◆ Trecho do documento:
════════
A Polícia Militar de Santa Catarina (PMSC) encerrou, na segunda-feira (6), mais uma edição da Operação Quaresma sem registrar nenhuma ocorrência de maus-tratos a animais durante o período de atuação. O resultado é considerado histórico e representa avanço significativo no combate à prática ilegal da farra do boi no estado.
A operação é realizada anualmente durante o período da Quaresma e tem como objetivo principal prevenir e reprimir crimes ambientais relacionados à prática, proibida por lei. Em 2025, haviam sido registradas seis ocorrências. Já em 2026, o número caiu para zero.
Fiscalização intensificada e atuação integrada
Durante a operação, a Polícia Militar abordou:
- 1.663 pessoas
- 1.616 veículos
- 523 motocicletas
Além disso, foram cumpridos três mandados de prisão e executadas 550 ações operacionais voltadas à prevenção e repressão da prática ilegal.
As ações ocorreram de forma integrada com órgãos de vigilância sanitária e com a Companhia Integrada de Desenvolvimento Agrícola de Santa Catarina (Cidasc), ampliando o alcance da fiscalização em regiões com histórico da prática.
Conscientização e presença policial
De acordo com a corporação, o resultado positivo está diretamente ligado à presença constante das equipes em áreas consideradas críticas e ao trabalho de conscientização junto à população.
Segundo o subcomandante-geral da PMSC, coronel Jofrey Santos da Silva, a mudança de comportamento da comunidade também foi determinante.
════════
[Entradas do conjunto de dados]
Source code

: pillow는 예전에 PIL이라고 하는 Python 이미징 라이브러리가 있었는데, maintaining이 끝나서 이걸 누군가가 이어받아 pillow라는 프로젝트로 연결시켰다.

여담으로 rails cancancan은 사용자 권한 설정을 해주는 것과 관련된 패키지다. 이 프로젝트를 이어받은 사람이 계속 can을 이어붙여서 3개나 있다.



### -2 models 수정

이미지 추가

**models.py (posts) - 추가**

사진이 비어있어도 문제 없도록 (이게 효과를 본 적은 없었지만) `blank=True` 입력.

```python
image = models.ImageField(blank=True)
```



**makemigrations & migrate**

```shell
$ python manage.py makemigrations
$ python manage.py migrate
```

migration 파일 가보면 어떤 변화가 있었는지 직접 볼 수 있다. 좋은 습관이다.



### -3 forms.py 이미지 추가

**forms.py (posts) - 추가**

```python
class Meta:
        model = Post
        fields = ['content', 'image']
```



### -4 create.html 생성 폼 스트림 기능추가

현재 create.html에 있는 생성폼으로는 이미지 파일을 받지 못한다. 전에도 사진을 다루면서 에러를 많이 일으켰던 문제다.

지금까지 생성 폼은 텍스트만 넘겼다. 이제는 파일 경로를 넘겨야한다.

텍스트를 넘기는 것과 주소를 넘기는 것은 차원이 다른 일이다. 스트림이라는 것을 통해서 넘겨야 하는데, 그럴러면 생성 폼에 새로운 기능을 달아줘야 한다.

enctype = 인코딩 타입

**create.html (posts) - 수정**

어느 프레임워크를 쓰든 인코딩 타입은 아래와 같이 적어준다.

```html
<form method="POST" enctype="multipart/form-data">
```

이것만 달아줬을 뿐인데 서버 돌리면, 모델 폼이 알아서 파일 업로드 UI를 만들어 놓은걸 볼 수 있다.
════════
◆ Detalhes da tarefa: Continue a notícia sobre a Operação Quaresma logo depois da última frase, no mesmo estilo jornalístico.

◆ Resposta final:
“A maior colaboração da população mostra que há uma compreensão crescente de que a farra do boi é crime ambiental”, destacou.
Leis e penalidades
A Operação Quaresma reforça o cumprimento da Lei nº 9.605/1998, que trata de crimes ambientais, incluindo maus-tratos contra animais.
Além disso, a legislação estadual prevê penalidades específicas:
- Multa de R$ 20 mil para quem promover ou divulgar a farra do boi
- Multa de R$ 10 mil para participantes e envolvidos
- Valores dobrados em caso de reincidência
As sanções também se aplicam a comerciantes de animais, proprietários de veículos utilizados na prática e donos de imóveis onde ocorram os eventos ilegais.
Regiões monitoradas
A operação abrange municípios sob responsabilidade do 1º, 3º, 8º e 11º Comandos Regionais da Polícia Militar, com atenção especial a áreas de tradição açoriana, onde historicamente houve registros da prática.